Angeline Monroe, 41, librarian

We keep extensive records of the Harvest every year after World War One! Photographs, records of the vendors and events. They’re all compiled in a book we keep at the library. It’s a way of keeping this sort of culture alive. Kids love to look at it — sometimes parents come, show their kids themselves as youngsters in the old photos. It’s nice. Oh, we have ones before that, too. It’s just, not the kind of thing we want to display publicly, you know? Especially not in front of the little ones. They don’t need to see that kind of thing. But sometimes a history student comes down from Athens asking to see it and well, we don’t want to be rude, so we’ll open it up for them. If you ask me, I think it’s better left in that alcove in the back. What’s the point? Got nothing to do with the Harvest now, obviously.

Paige Combs, 7, second-grader

The fruit are my favorite part! Mommy and Daddy let me climb the ladder this year and pick out a fruit, and I picked the biggest one I could reach but I couldn’t get it because my brother kept shaking the ladder so Daddy helped me and I got it! And then after we pick fruit everybody sat down at their blankets and the picnic tables and Mommy brought lemonade and we all sat down and ate the fruit we picked! And it was hot but the tree is so big that it didn’t even feel that hot. And everyone does it together so when I was done I threw the pit at my second-best-friend Annie Monroe whose mommy is Ms. Monroe. But you can’t tell her I called her my second-best-friend because my best-best-friend is Lila Freeman but she never comes to the Harvest.

Clarissa Freeman, 45, remote worker

Of course she wants to go. She’s a kid. She sees her friends having fun and she wants to go and she gets upset and sulks in her room and says she hates me because I won’t let her. She’ll understand when she’s older. I don’t care how many food trucks they invite and how many bands they get to play. It’s wrong. It’s just plain wrong.

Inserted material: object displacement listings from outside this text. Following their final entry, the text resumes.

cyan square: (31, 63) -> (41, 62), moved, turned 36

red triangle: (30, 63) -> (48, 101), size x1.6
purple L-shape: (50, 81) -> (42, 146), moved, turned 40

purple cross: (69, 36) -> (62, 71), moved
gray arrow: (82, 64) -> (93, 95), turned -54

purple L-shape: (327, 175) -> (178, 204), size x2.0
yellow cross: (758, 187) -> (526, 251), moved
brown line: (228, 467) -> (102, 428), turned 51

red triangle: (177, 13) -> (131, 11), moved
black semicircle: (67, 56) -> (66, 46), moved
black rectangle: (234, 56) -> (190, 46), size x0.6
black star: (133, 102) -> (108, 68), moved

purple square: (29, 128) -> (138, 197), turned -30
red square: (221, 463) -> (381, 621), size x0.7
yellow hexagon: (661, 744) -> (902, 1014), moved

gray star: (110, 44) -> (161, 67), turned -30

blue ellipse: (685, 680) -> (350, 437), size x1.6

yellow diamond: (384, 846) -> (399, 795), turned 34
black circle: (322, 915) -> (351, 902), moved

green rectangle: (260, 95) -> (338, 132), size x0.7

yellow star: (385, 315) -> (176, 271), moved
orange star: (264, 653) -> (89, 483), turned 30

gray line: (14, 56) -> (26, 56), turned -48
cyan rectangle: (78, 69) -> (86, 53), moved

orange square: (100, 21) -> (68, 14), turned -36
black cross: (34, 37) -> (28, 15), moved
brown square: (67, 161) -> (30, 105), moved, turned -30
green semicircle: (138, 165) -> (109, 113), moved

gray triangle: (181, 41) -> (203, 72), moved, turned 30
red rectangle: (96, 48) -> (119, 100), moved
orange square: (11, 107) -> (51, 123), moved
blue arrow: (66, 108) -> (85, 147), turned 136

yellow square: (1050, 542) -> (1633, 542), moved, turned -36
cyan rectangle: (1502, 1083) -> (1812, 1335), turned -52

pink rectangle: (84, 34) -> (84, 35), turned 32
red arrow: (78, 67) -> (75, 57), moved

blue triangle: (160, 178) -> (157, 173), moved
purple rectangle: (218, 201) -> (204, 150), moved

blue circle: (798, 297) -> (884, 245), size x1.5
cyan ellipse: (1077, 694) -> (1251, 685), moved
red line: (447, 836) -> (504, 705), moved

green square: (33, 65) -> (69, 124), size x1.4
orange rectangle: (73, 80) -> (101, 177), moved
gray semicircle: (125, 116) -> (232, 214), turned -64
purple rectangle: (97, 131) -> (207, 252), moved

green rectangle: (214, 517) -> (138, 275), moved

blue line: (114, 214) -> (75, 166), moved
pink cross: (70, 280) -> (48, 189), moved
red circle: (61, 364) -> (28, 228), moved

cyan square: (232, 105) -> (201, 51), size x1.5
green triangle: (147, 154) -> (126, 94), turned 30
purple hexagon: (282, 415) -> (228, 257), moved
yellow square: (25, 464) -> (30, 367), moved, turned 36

Jack Green, 38, business owner and city councilman

There’s always the petitions. Cancel the Harvest, cut the tree down. Stop celebrating it. We don’t pay them any mind. It’s just agitators. The Harvest is our history. It’s the kind of thing that only happens in small towns. I don’t care what urbanites say. We’re not going to stop doing it. If they don’t like it, well, Henterville doesn’t need them. I’m still gonna take my son to the tree. My family has been living here since the War of Northern Aggression. I have a photo of my great-great-grandpa next to the tree on Hatchet’s Hill holding a rope, 1899. He’s part of why we have a Harvest today, God rest his soul. I look at that photo and frankly we have the Harvest today for the same reason he did what he did on that May 15th so many years ago. It’s about protecting a heritage, a way of life from those who want to ruin it.

Me, I’m looking forward to May 15th, just like every year. This year’s Harvest is already shaping up to be a great one. (He looks Researcher Washington up and down.) You might not want to stick around, though.

The Ethics Committee Office of Sensitivity has thus far rejected the suggestion to intervene and take SCP-8916 into Foundation custody. Due to the past significance of the tree, its continued presence is within parameters for normalcy.